3. When Codependency Reigns Supreme
A healthy relationship consists of two people who know how to live their own lives. If you and your partner don't know how to do that, taking a break can help. "Spending time apart is a great opportunity for self-discovery," said Macaela Mackenzie on Greatist.com. Having time apart means figuring yourself out so you can return to the relationship as whole (non-codependent) people.
4. When Personal Issues Are Getting In The Way
There's no better time than right after a breakup to work on your own issues. And the same thing will be true for your ex. Do you have anger problems? Does he or she struggle to open up? Time apart can offer a chance to work on these personal issues, according to Opperman.
5. When A Clean Slate Is In Order
If things are messy beyond repair, starting over from scratch could be an excellent idea. "After a breakup, you don't owe your ex anything and you certainly don't have to get back together," said Natasha Burton on Cosmopolitan. "But, if you choose to try again, you both know that your hearts are really in the right place. And that's a great foundation from which to build a new relationship."
6. When The Relationship Has Lost Direction
If you two are just sort of in this thing, but have no real direction, a breakup might be just the jolt you need. As Burton said, "Sometimes, a breakup ... will take your relationship to the next level." It's not guaranteed, but it's worth a try.
7. When You're Both Craving Some Perspective
Ever break up with someone and then realize you made a horrible mistake? That was likely due to a healthy dose of perspective. Of course it's not the only reason people feel regret after a breakup, but there is something to be said for the whole "you don't know what you got 'til it's gone" phenomenon.

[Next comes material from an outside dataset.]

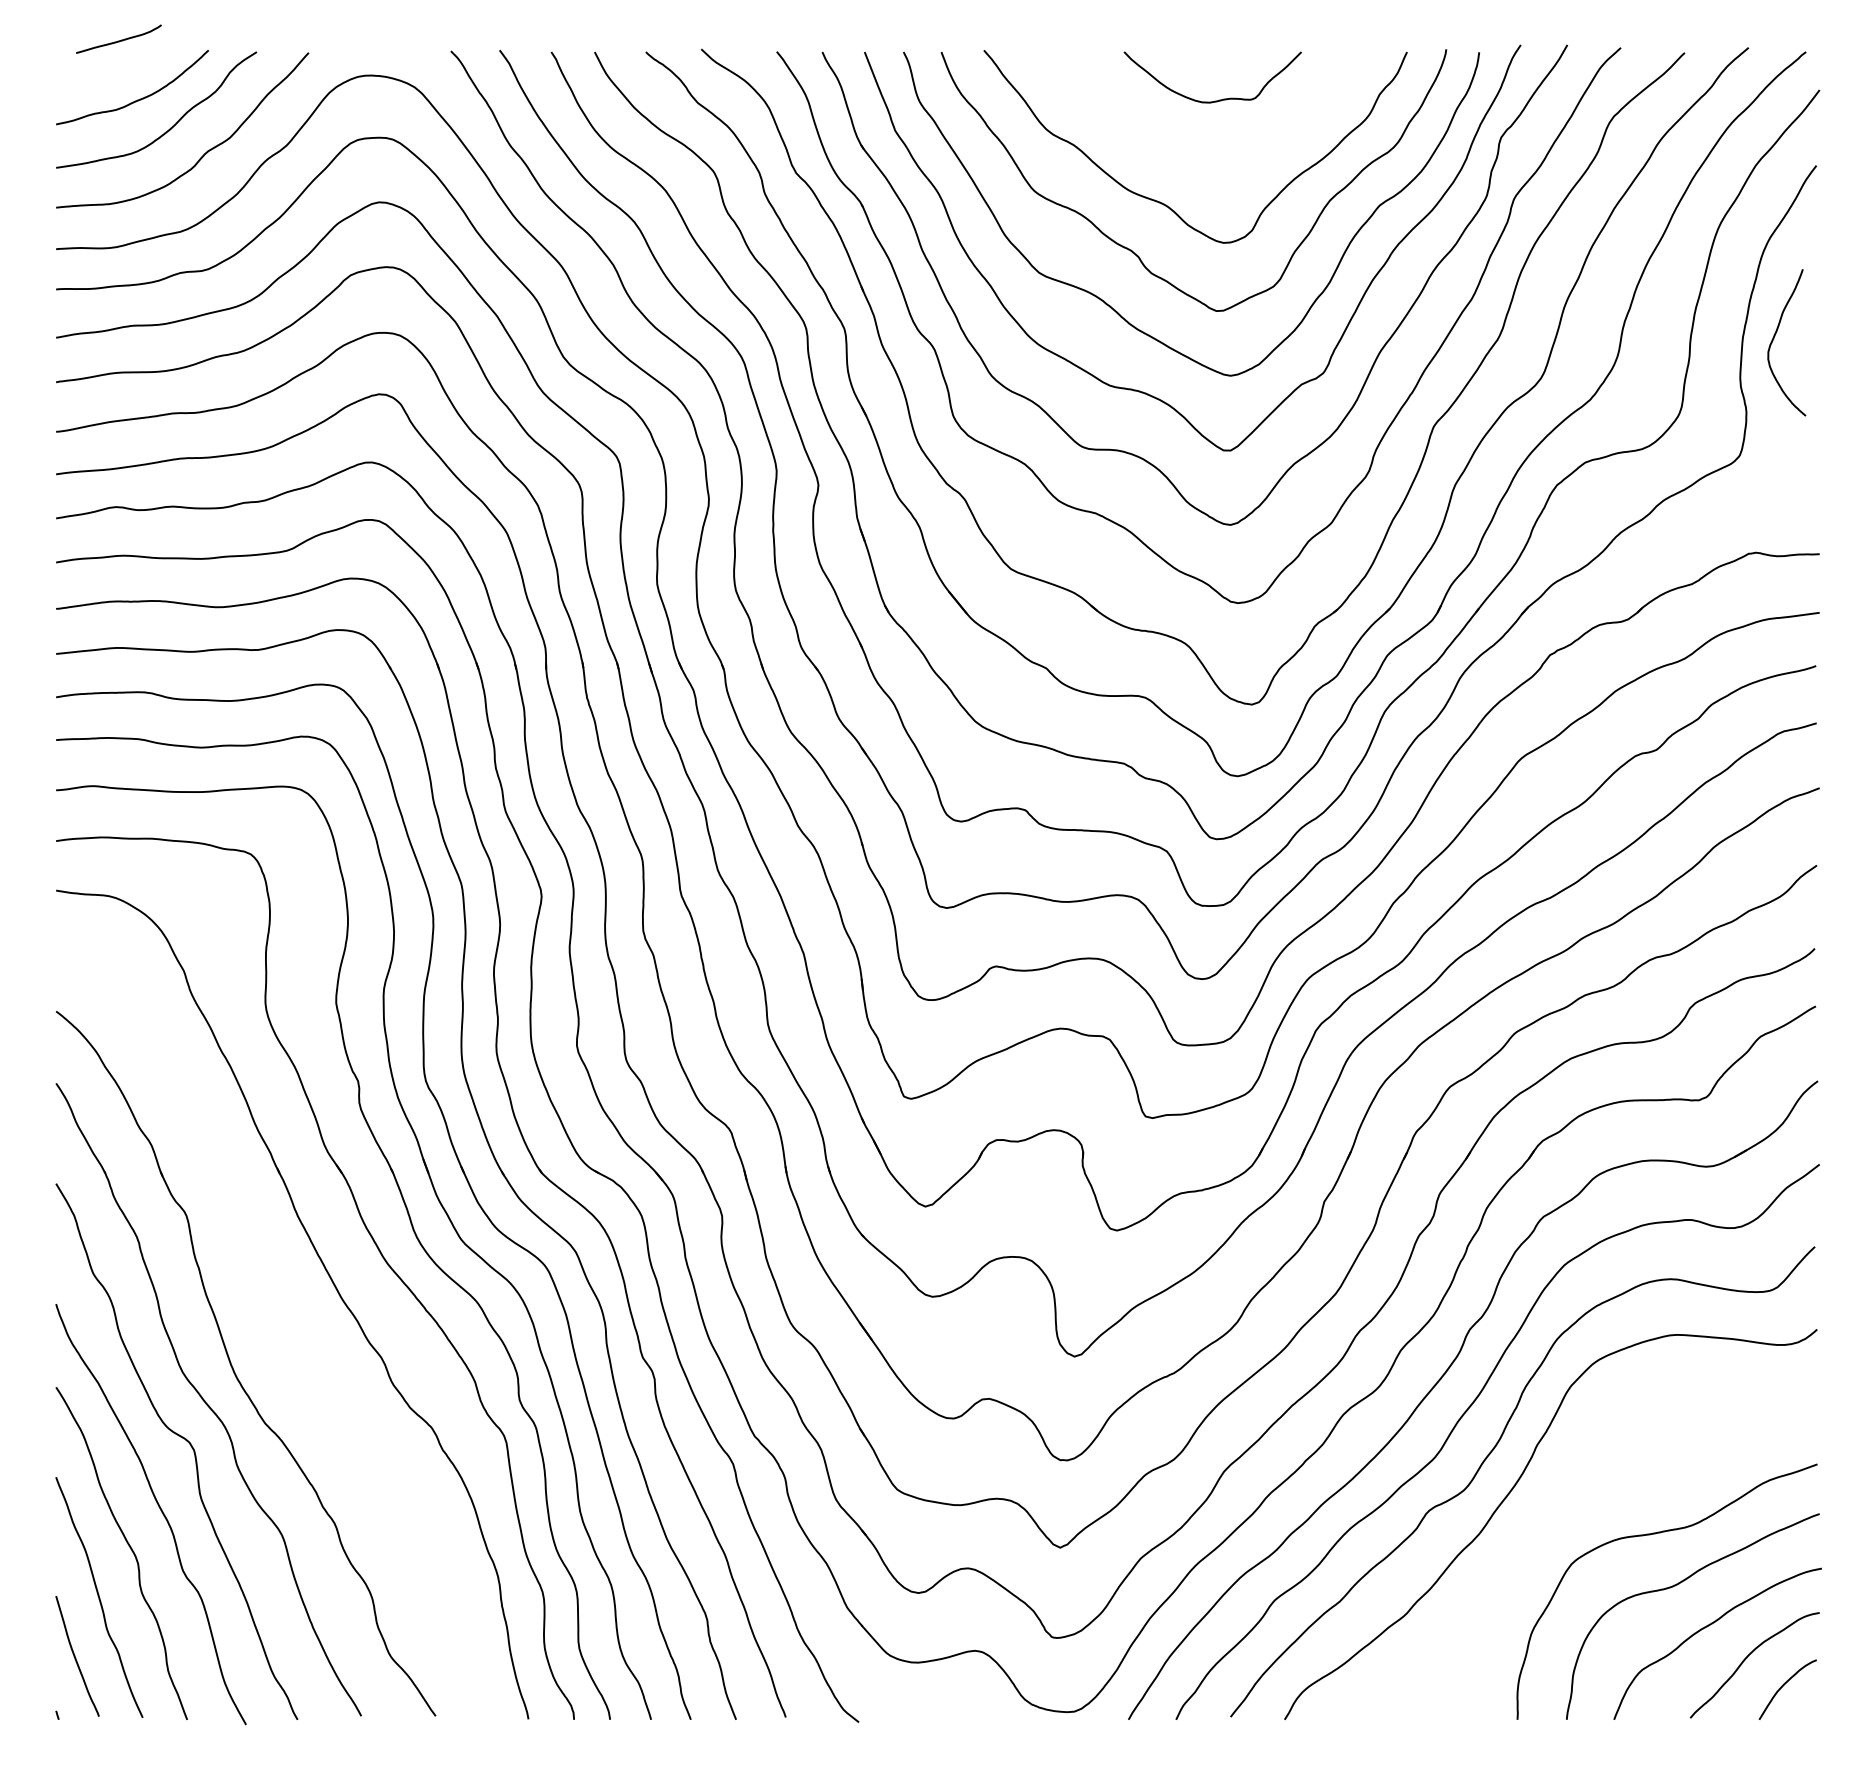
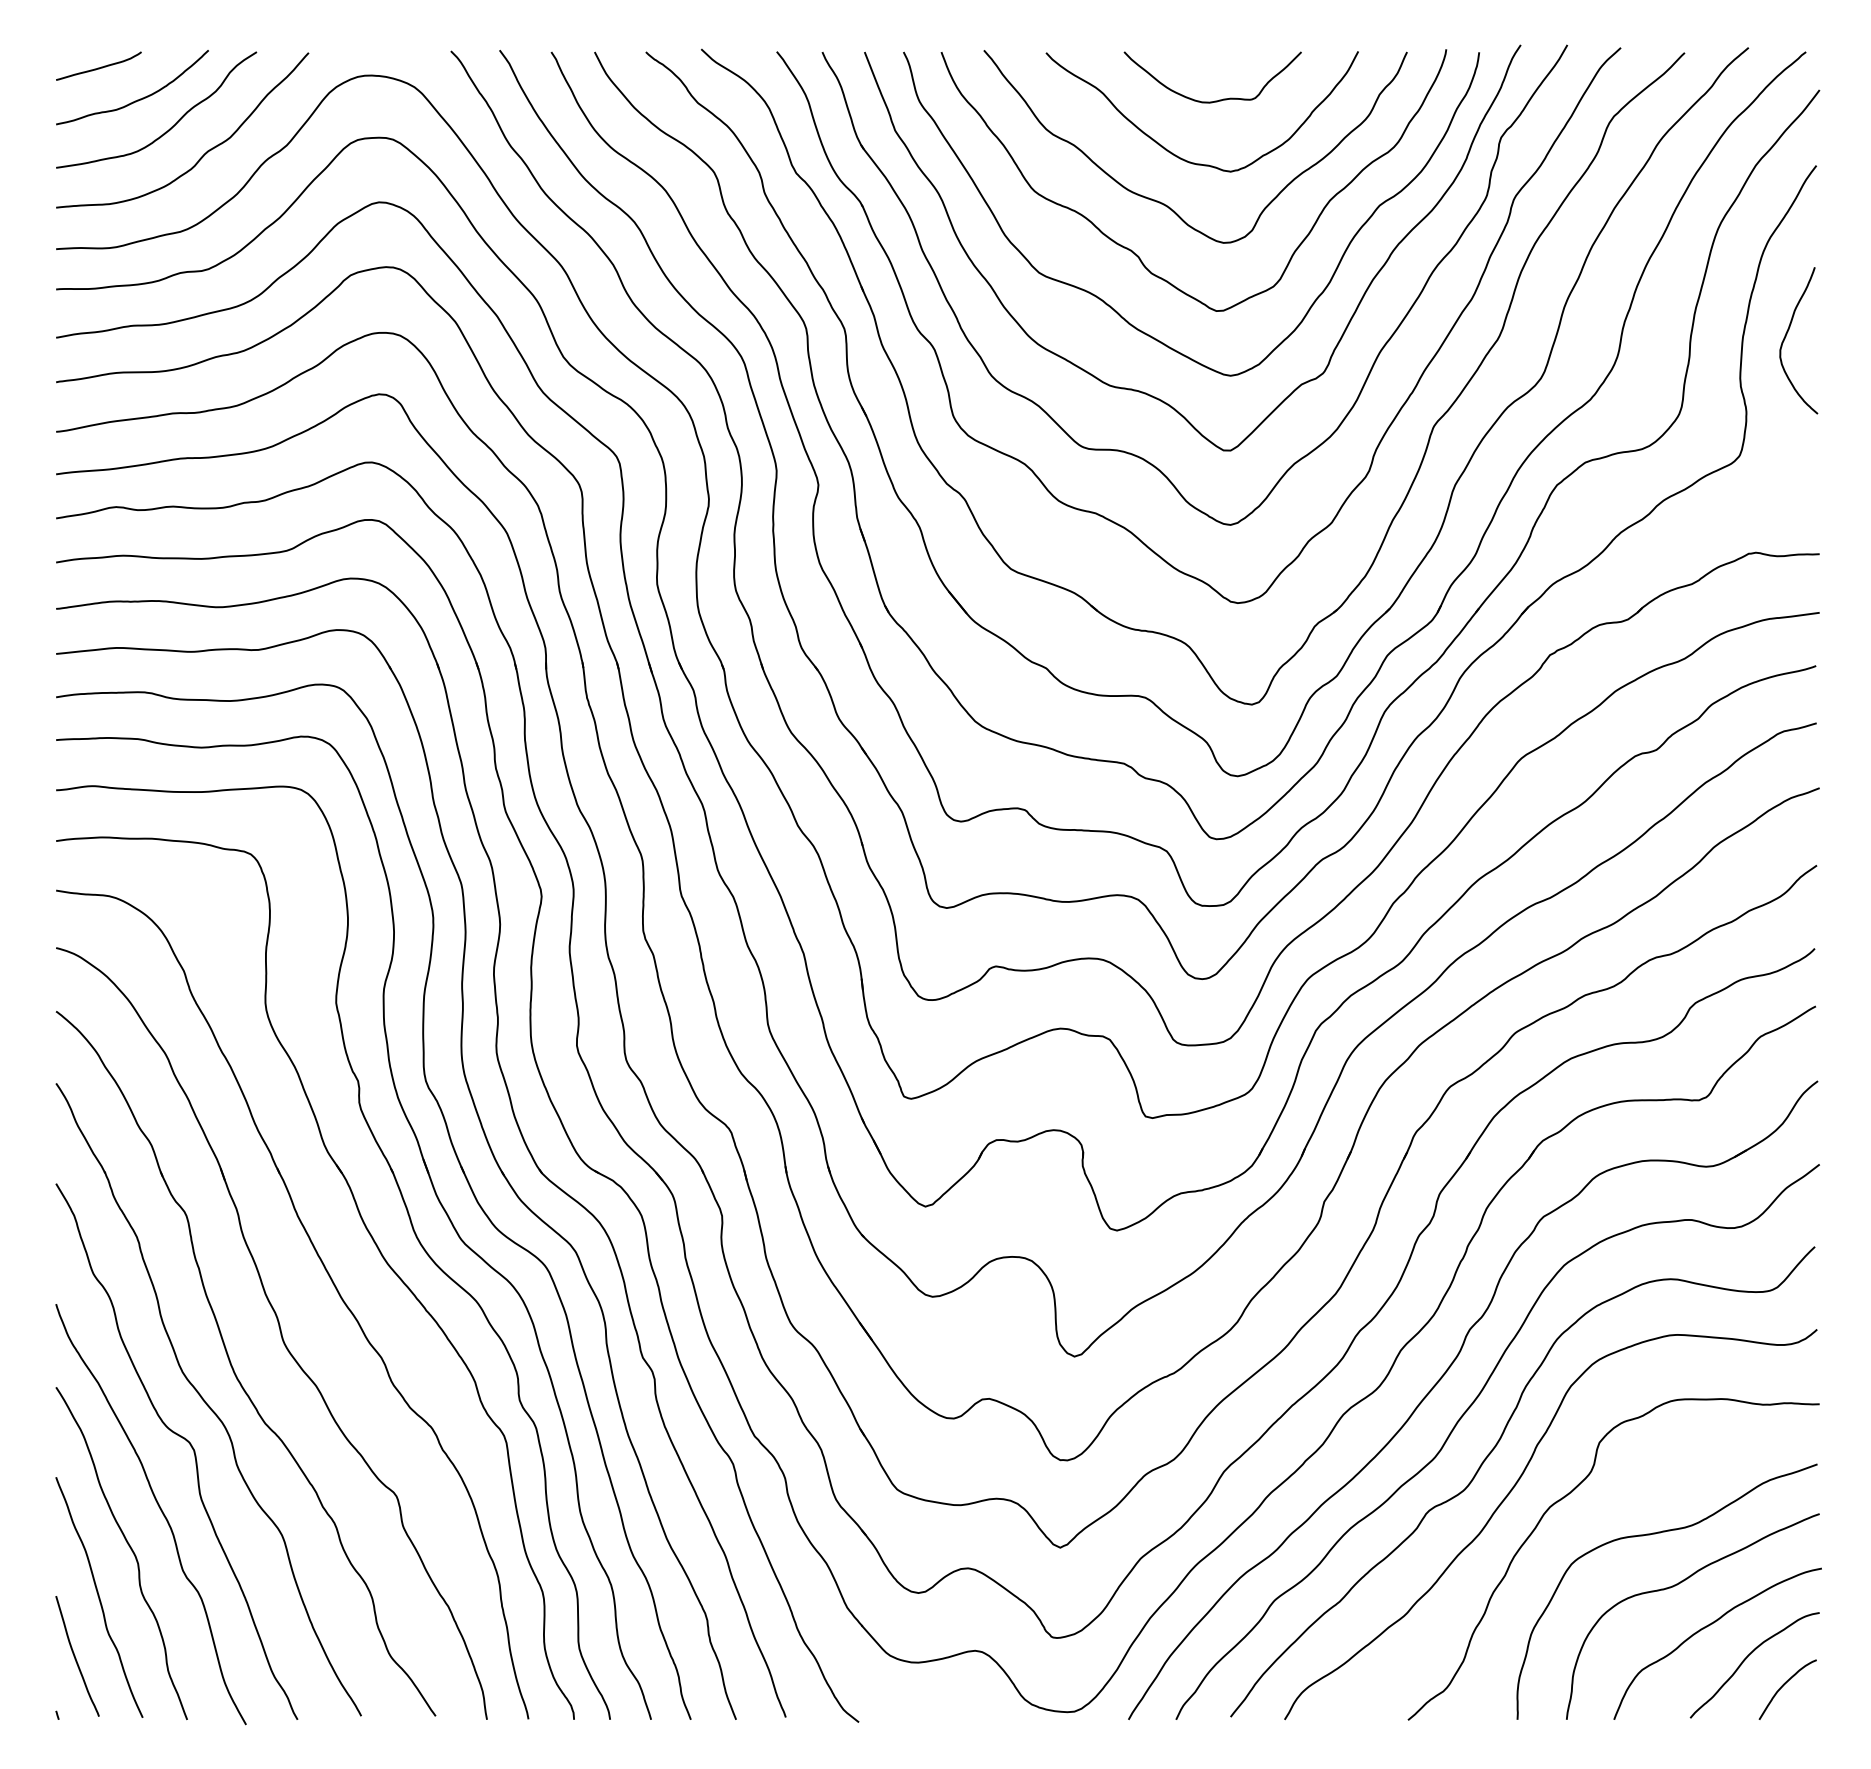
curve at (118, 40) position: (118, 40) -> (98, 67)
curve at (1179, 156): none -> present
curve at (1775, 336) position: (1775, 336) -> (1787, 334)
part at (279, 1331): none -> present
curve at (1568, 1495): none -> present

8. When You Aren't Being Your Truest Selves
Lots of couples hide their quirks and eccentricities in the beginning of a relationship, but most drop the pretenses as time goes by. If you and your SO have yet to do this, it can lead to a sense of dishonesty in the relationship. A breakup can help you both be more real, according to Burton, and help you both return to the relationship with nothing to hide.
9. When You Don't Know How To Argue
Since knowing how to disagree with your SO is an important (and healthy) part of being in a couple, it can really start to become a problem if you guys simply don't know how to fight. Going through a breakup can be a chance to hash things out, and learn how to communicate. If you decide to get back together, things will likely be healthier.
10. When You Just Aren't Ready To Date
If you ended up with someone perfect, but just don't feel ready to date, it can drag the whole relationship down. By taking time apart to work on yourself, you can get back together in the future when the timing feels better. If it's meant to work out, it will.
11. When You Aren't Both 100 Percent Committed
A breakup can help you value each other more. And once you get back together, things are likely to be totally different. As Burton said, "Being apart can show you how important you are to each other — and make you realize you really want to be committed this time around."
It doesn't always happen this way. And remember that, more often than not, a breakup ends up being a permanent thing. But sometimes a purposeful separation can offer perspective, and help you both love each other more than ever before. (Aww.)